Nightbeast (1982)
Qui a dit que le DVD était mort ? Certes, l'offre magasin n'est plus aussi pléthorique que dans les années fastes mais des éditeurs indépendants continuent de faire vivre le support. Comme Bach Films par exemple, toujours prêt à sortir de derrière les fagots des inédits plus ou moins oubliés. Dernière fournée en date : cinq séries B/Z des années 80 publiées sous le label The Aliens Collection. Nightbeast est l'une d'entre elles.
Pas besoin d'avoir passé le brevet des collèges pour comprendre l'histoire : après avoir heurté une météorite, un vaisseau extra-terrestre s'écrase au fin fond de la campagne américaine. Son pilote, un alien à l'appêtit aiguisé pour la chair humaine, en réchappe et une partie de chasse s'organise entre lui et la police locale.
J'aime toujours jeter un coup d'oeil sur la fiche IMDB des réalisateurs. Don Dohler a le même profil que Rick Sloane (rencontré lors de la chronique de Goblins) : un vrai passionné de séries B/Z (il était rédacteur pour un magazine local dédié au genre), sans grand talent certes, mais suffisament motivé pour mener ses projets à bien malgré des budgets rachitiques.
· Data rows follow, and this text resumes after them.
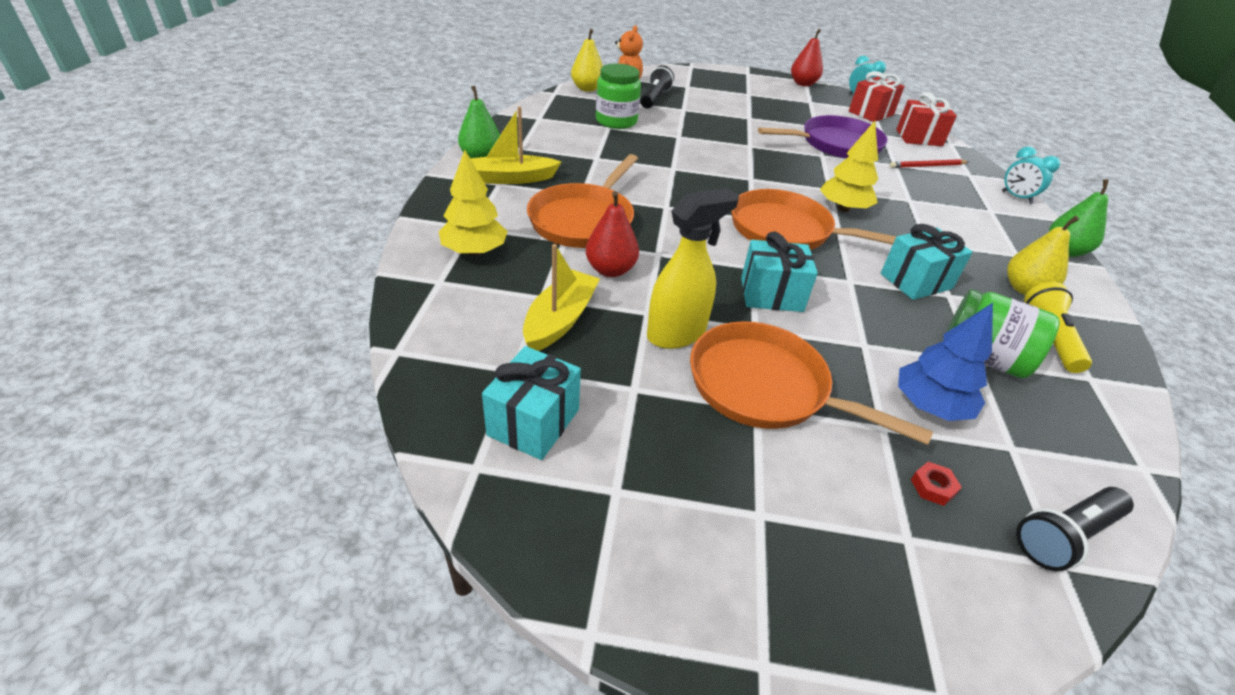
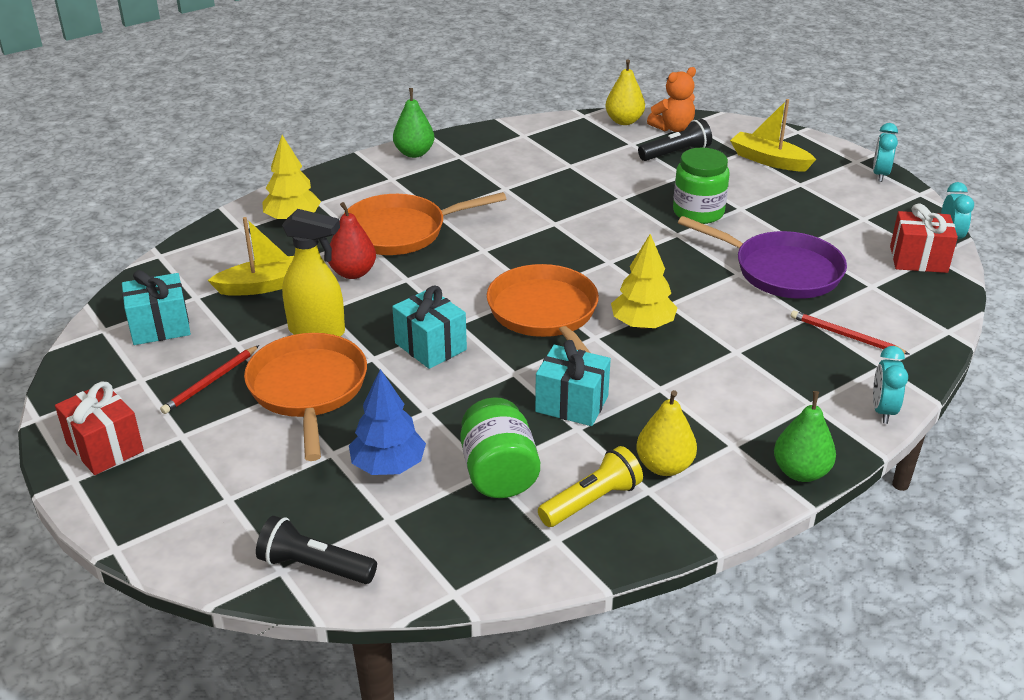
camera: 50 degrees right, 5 degrees down
(511, 178) = (407, 178): yellow boat -> yellow boat (769, 160)
(616, 121) = (588, 162): green jar -> green jar (698, 212)
(682, 441) = (211, 382): none -> red pencil
(771, 77) = (880, 175): none -> turquoise clock
(803, 84) = (905, 196): red pear -> none
(919, 138) = (916, 308): red gift -> red gift (105, 447)
(933, 487) = (293, 494): red nut -> none

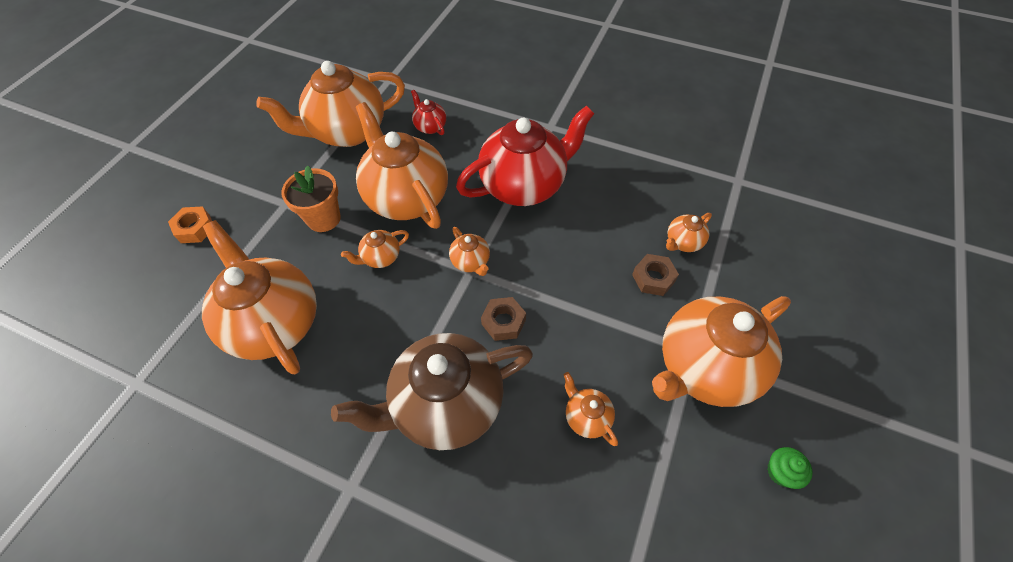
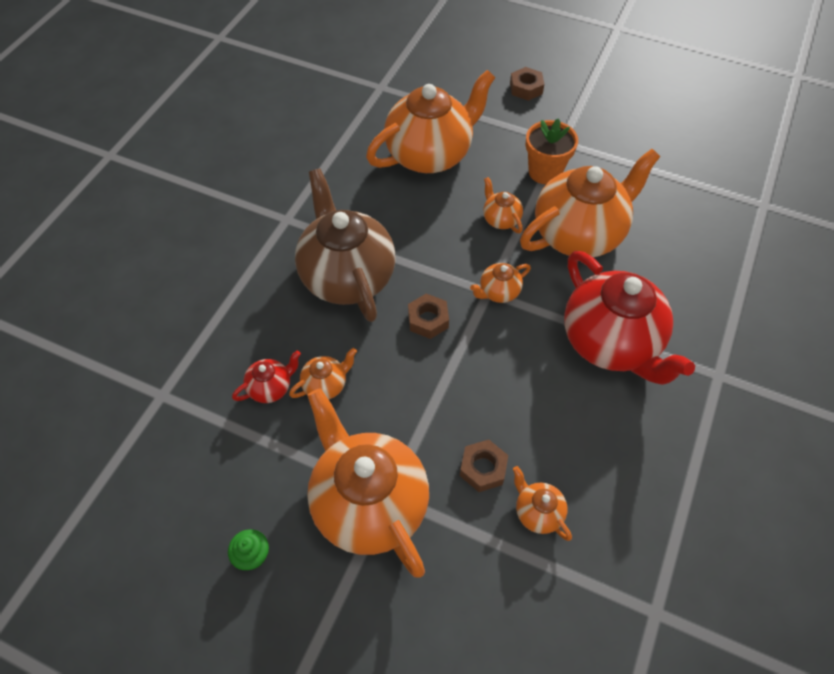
camera: 90 degrees right, 0 degrees up
(195, 228) = (526, 88): orange nut -> brown nut
(347, 132) = (667, 177): orange teapot -> none
(430, 126) = (691, 249): red teapot -> red teapot (271, 388)

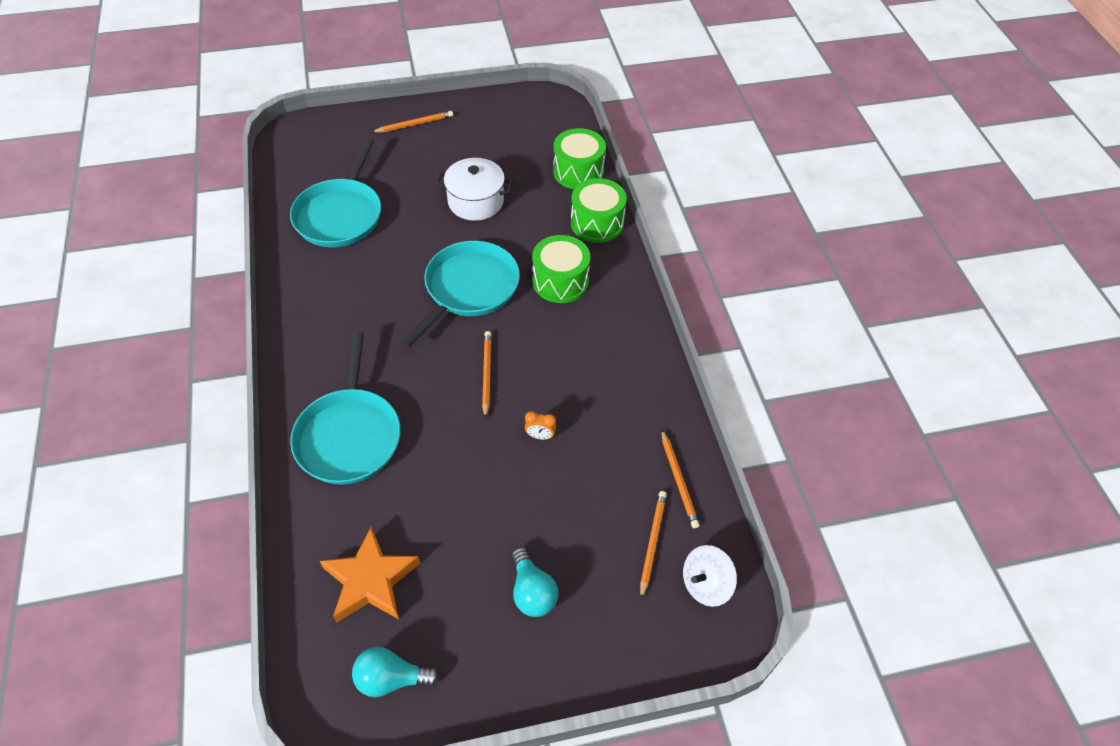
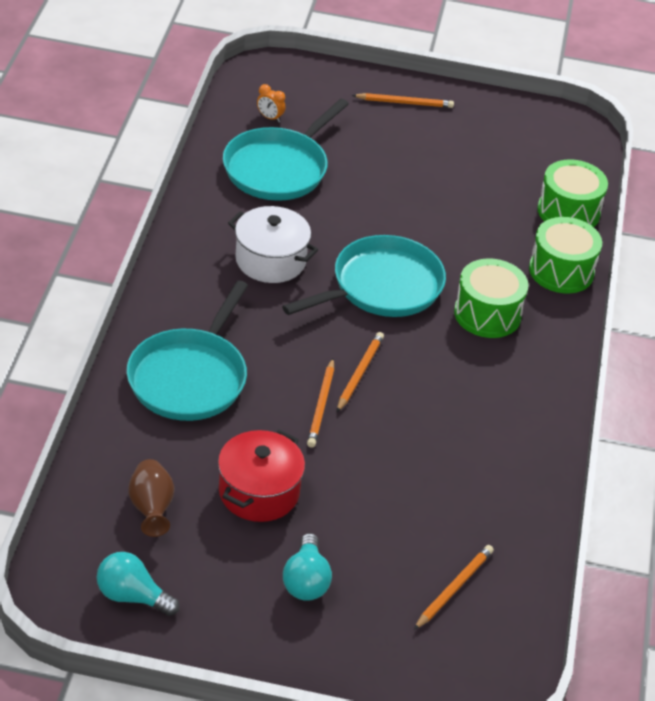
camera: 20 degrees right, 10 degrees down
(370, 580) = (151, 509): orange star -> brown vase
(455, 522) = (259, 492): none -> red pot
(476, 201) = (434, 204): white pot -> white pot (270, 260)
(540, 436) = (387, 450): orange clock -> orange clock (270, 118)
(679, 480) = (514, 545): orange pencil -> orange pencil (321, 405)
(705, 584) = (490, 646): white spinning top -> none

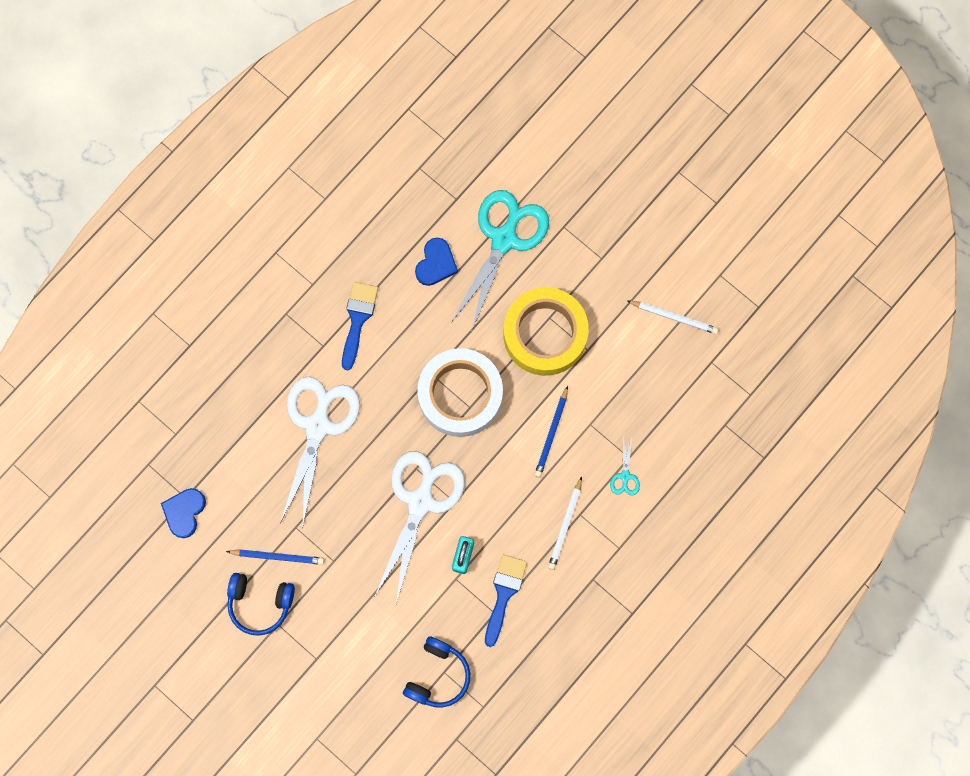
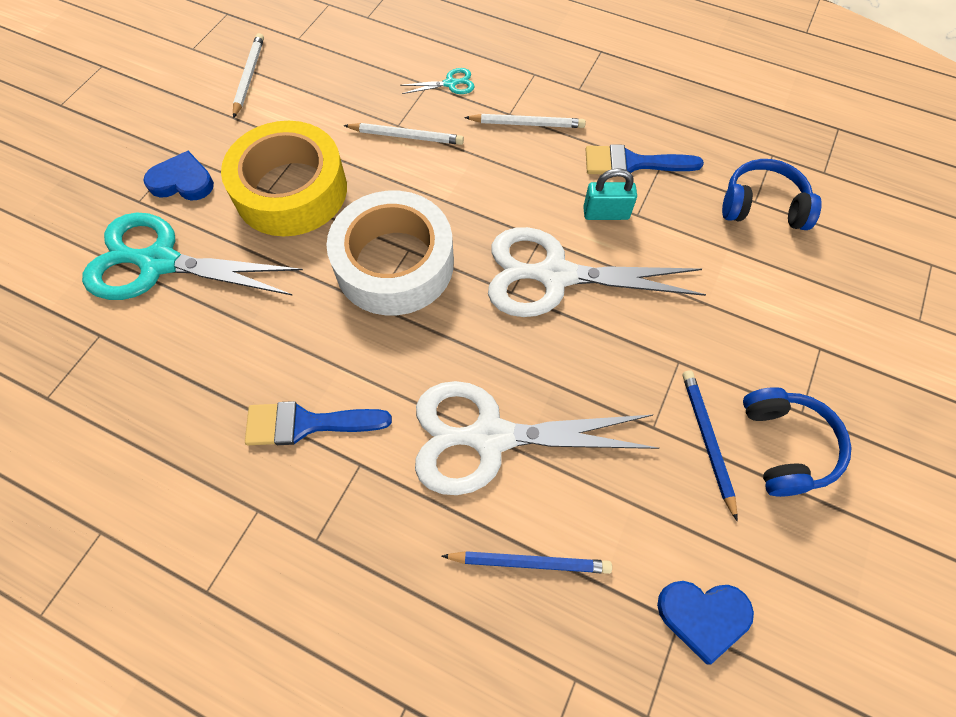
camera: 105 degrees left, 15 degrees down
(436, 263) = (204, 338): blue heart -> blue heart (182, 181)
(551, 433) = (420, 158): blue pencil -> blue pencil (529, 562)
(576, 428) = (406, 136): none -> white pencil

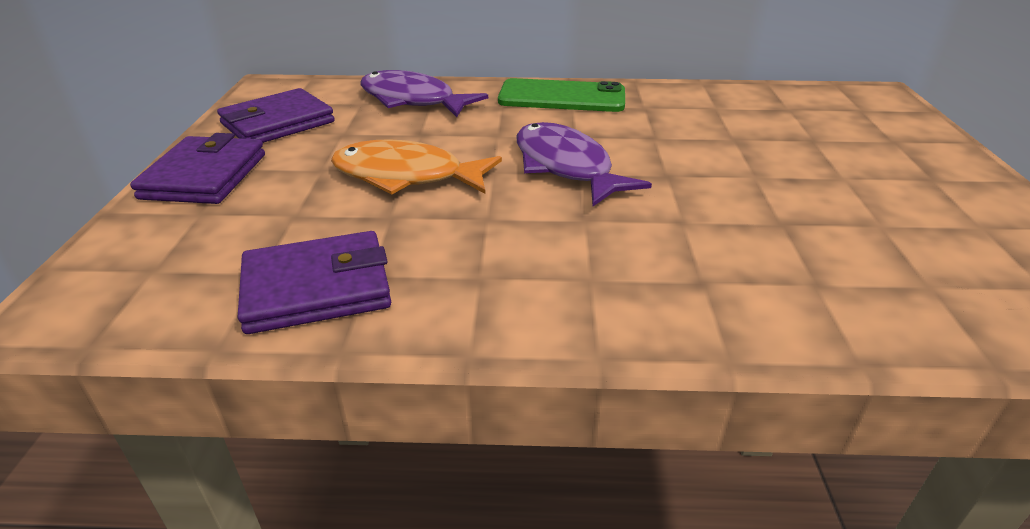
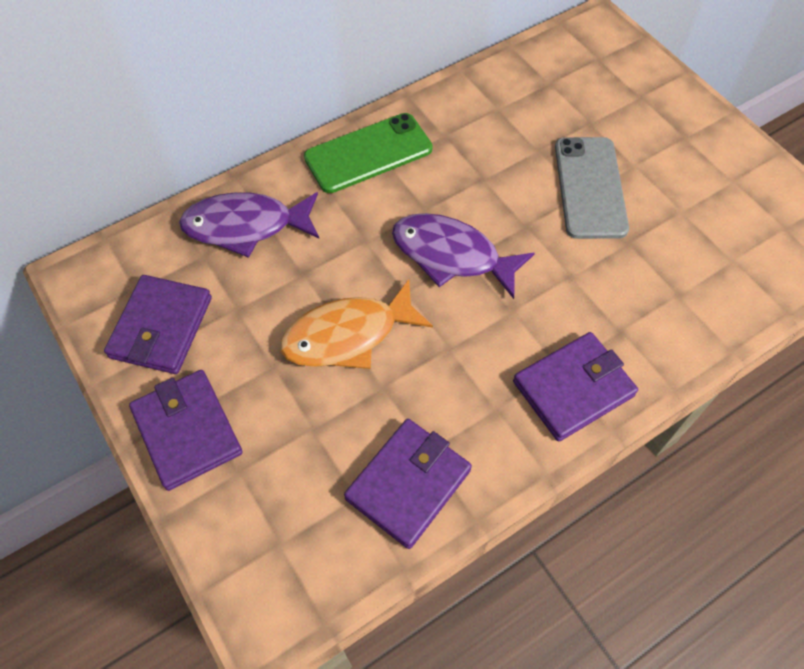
camera: 35 degrees left, 25 degrees up
(588, 301) = (573, 388): none -> purple wallet
(771, 175) = (590, 187): none -> grey phone

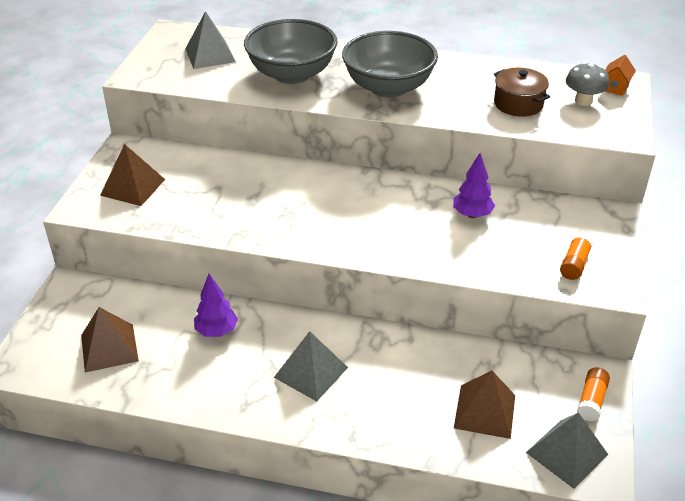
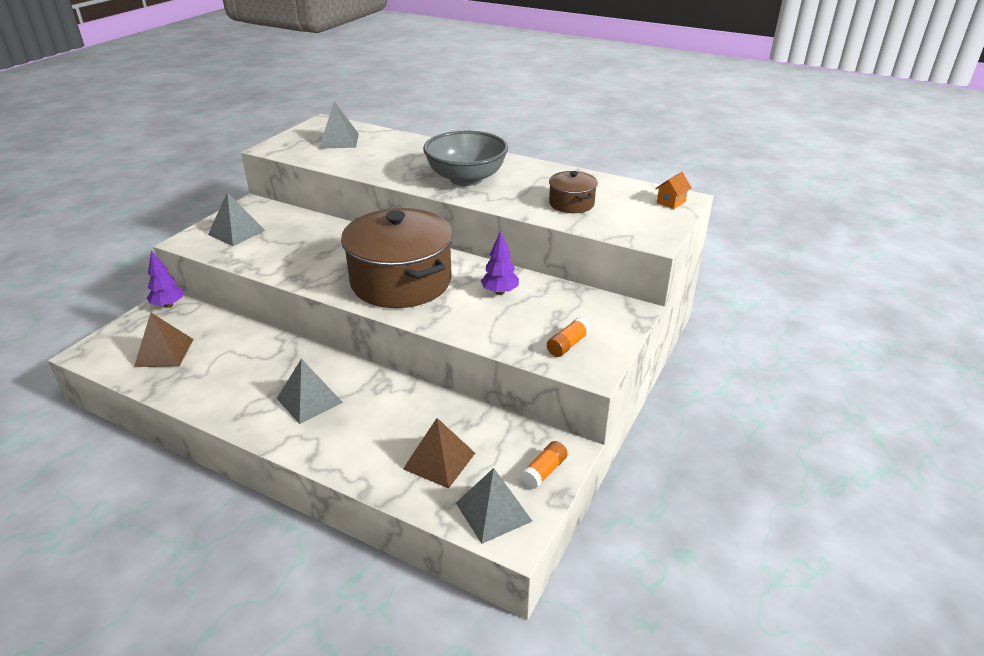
camera: 15 degrees right, 5 degrees down
(133, 187) = (236, 232): brown pyramid -> grey pyramid
(216, 331) = (254, 355): purple tree -> purple tree (168, 305)
(292, 74) = (393, 160): grey bowl -> none
(361, 219) = (401, 281): none -> brown pot
(583, 101) = (633, 208): grey mushroom -> none

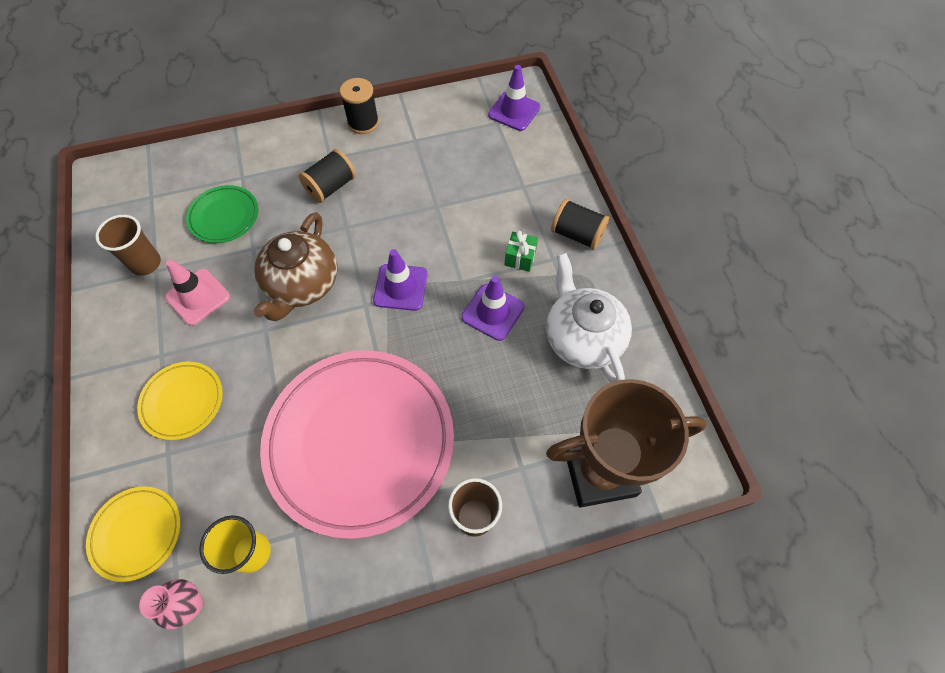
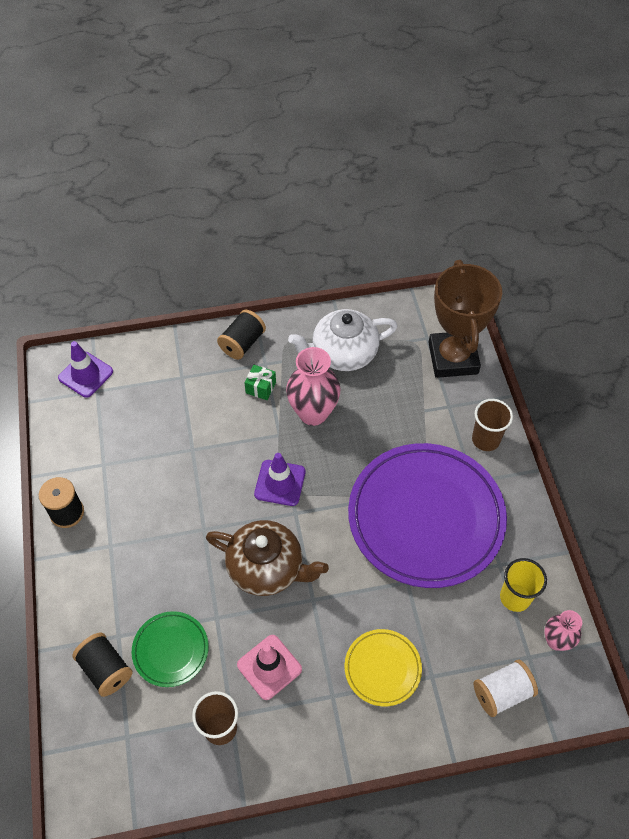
camera: 85 degrees left, 5 degrees down
(137, 533) = (502, 693): yellow plate -> white spool
(331, 187) = (150, 544): black spool -> black spool (106, 669)
(360, 442) = (426, 517): pink plate -> purple plate
(493, 312) = (313, 413): purple traffic cone -> pink vase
Un truc marrant : sa modeste filmographie semble dédiée quasi-exclusivement aux attaques extra-terrestres ! A en croire, les commentaires, Nightbeast serait le fleuron de sa carrière, son blockbuster à lui monté pour la somme incroyable de 14 000 dollars selon la légende wikipediesque. Si les Oscar n'ont jamais parus à sa portée, Dohler pourra en tous cas se targuer d'être un découvreur de talent : c'est en effet grâce à lui que le futur réalisateur-producteur J.J. Abrams a eu sa première expérience cinématographique. Alors âgé d'une quinzaine d'années, ce dernier a signé une partie de la musique de Nightbeast !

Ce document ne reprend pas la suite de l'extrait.